CHAP. 11. (5.)—THE ART OF PAINTING.

Thus much then with reference to the dignity of this now expiring art. We have already[1] stated with what single colours the earlier artists painted, when speaking of these pigments under the head of metals. The new modes of painting which were afterwards discovered, and are known as "neogrammatea,"[2] the names of the artists, their different inventions, and the periods at which these inventions were adopted, will all be described when we come to enumerate the painters: for the present, however, the proposed plan of this work requires, that I should enlarge upon the nature of the several colours that are employed.

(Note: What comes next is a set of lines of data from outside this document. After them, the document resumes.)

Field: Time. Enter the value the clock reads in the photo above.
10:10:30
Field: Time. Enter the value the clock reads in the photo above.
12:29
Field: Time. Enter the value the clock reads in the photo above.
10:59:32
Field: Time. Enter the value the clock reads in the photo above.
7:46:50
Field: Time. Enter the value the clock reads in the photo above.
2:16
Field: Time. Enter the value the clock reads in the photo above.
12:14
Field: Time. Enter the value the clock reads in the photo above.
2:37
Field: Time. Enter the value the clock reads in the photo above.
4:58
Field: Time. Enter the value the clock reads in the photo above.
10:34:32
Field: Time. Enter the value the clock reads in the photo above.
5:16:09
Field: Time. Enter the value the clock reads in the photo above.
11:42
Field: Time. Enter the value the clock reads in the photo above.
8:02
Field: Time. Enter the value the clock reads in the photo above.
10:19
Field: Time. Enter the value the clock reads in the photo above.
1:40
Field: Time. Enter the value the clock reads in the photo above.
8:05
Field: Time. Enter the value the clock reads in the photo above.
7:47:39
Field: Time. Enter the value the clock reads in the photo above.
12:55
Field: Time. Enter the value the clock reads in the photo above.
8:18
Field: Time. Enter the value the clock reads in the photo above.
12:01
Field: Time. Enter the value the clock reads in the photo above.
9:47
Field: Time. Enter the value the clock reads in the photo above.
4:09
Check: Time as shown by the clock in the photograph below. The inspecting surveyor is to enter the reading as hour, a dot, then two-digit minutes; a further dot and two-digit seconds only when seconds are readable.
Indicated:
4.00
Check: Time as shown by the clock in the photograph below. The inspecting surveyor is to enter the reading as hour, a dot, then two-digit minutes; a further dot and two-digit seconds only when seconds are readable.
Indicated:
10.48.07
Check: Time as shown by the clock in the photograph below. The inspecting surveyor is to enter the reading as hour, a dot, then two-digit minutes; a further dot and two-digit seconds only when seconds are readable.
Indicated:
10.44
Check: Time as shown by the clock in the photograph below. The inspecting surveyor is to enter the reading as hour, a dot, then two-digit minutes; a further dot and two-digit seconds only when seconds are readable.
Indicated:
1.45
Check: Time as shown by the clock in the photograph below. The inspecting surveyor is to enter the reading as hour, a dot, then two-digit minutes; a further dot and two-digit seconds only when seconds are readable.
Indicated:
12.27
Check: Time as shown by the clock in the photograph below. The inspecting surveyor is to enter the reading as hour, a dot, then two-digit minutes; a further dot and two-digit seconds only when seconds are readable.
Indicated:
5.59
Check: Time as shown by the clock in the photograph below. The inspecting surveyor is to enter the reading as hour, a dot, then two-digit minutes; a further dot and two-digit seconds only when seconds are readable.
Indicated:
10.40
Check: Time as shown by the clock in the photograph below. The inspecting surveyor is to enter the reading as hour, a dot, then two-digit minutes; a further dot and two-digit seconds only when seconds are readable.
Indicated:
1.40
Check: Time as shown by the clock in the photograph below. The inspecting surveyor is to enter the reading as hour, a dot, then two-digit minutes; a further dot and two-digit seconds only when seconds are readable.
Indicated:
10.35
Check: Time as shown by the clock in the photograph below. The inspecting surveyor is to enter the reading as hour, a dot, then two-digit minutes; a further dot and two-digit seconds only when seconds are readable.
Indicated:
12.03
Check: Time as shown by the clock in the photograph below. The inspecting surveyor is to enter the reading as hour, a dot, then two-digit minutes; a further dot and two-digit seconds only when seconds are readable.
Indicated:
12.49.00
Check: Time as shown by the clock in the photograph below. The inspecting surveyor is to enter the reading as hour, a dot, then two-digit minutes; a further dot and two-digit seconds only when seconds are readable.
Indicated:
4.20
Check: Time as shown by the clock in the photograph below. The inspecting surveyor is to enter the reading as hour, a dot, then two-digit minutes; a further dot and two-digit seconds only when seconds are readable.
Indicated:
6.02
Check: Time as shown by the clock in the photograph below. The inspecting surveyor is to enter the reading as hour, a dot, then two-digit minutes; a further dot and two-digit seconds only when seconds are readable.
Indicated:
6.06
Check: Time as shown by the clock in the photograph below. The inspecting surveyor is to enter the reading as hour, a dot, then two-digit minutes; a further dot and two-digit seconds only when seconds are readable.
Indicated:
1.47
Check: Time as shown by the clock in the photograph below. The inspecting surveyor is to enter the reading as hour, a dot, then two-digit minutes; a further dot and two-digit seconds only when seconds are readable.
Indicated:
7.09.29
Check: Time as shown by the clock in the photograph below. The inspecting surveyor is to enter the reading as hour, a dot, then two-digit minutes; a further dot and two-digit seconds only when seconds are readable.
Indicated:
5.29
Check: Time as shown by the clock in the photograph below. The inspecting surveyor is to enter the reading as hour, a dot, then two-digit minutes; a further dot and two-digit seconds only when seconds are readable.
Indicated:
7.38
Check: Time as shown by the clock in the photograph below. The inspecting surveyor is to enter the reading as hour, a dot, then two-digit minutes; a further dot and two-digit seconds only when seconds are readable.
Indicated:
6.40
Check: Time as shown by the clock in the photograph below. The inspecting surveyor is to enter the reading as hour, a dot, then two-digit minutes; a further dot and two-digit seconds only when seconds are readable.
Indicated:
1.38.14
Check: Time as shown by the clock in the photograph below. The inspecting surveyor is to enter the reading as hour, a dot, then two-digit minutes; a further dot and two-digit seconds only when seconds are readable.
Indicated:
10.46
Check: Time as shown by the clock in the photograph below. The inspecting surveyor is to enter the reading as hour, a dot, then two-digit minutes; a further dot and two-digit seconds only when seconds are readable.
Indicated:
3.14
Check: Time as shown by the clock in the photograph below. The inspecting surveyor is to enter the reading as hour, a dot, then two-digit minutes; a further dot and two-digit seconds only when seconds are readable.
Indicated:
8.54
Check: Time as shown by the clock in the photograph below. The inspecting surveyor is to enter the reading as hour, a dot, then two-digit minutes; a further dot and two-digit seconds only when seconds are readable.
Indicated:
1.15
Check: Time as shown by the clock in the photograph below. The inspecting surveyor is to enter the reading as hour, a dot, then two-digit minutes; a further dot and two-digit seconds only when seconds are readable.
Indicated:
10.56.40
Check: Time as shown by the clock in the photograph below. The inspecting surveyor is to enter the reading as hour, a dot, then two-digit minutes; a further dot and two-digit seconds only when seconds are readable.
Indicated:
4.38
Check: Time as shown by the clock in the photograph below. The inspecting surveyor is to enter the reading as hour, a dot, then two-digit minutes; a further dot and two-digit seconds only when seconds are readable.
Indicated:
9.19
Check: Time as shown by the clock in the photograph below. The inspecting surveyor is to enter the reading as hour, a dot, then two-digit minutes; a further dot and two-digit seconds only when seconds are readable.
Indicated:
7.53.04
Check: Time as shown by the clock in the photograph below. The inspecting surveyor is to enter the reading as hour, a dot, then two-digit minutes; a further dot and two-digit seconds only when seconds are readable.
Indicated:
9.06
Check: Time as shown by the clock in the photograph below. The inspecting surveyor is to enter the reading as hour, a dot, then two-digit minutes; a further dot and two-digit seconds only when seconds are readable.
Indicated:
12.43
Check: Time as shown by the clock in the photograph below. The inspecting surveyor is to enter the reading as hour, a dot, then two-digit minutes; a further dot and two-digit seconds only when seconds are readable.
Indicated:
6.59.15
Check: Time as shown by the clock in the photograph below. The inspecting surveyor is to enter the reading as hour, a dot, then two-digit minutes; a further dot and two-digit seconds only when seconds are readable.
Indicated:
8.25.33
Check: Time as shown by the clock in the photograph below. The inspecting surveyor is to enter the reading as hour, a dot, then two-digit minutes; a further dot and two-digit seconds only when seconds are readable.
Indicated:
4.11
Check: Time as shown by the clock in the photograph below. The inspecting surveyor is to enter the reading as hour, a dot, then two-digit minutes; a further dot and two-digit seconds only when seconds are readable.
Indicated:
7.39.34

The art of painting at last became developed, in the inven- tion of light and shade, the alternating contrast of the colours serving to heighten the effect of each. At a later period, again, lustre[3] was added, a thing altogether different from light. The gradation between lustre and light on the one hand and shade on the other, was called "tonos;" while the blending of the various tints, and their passing into one another, was known as "harmoge."[4]

1. In B. xxxiii. c. 39. He alludes to cinnabaris, minium, rubrica, and sinopis.

2. Meaning "new painting," probably. The reading, however, is doubtful.

3. "Splendor." Supposed by Wornum to be equivalent to our word "tone," applied to a coloured picture, which comprehends both the "tonos" and the "harmoge" of the Greeks. Smith's Diet. Antiq. Art. Painting.

4. "Tone," says Fuseli, (in the English acceptation of the word) "is the element of the ancient 'harmoge,' that imperceptible transition, which, without opacity, confusion, or hardness, united local colour, demitint, shade, and reflexes."—Lect. I.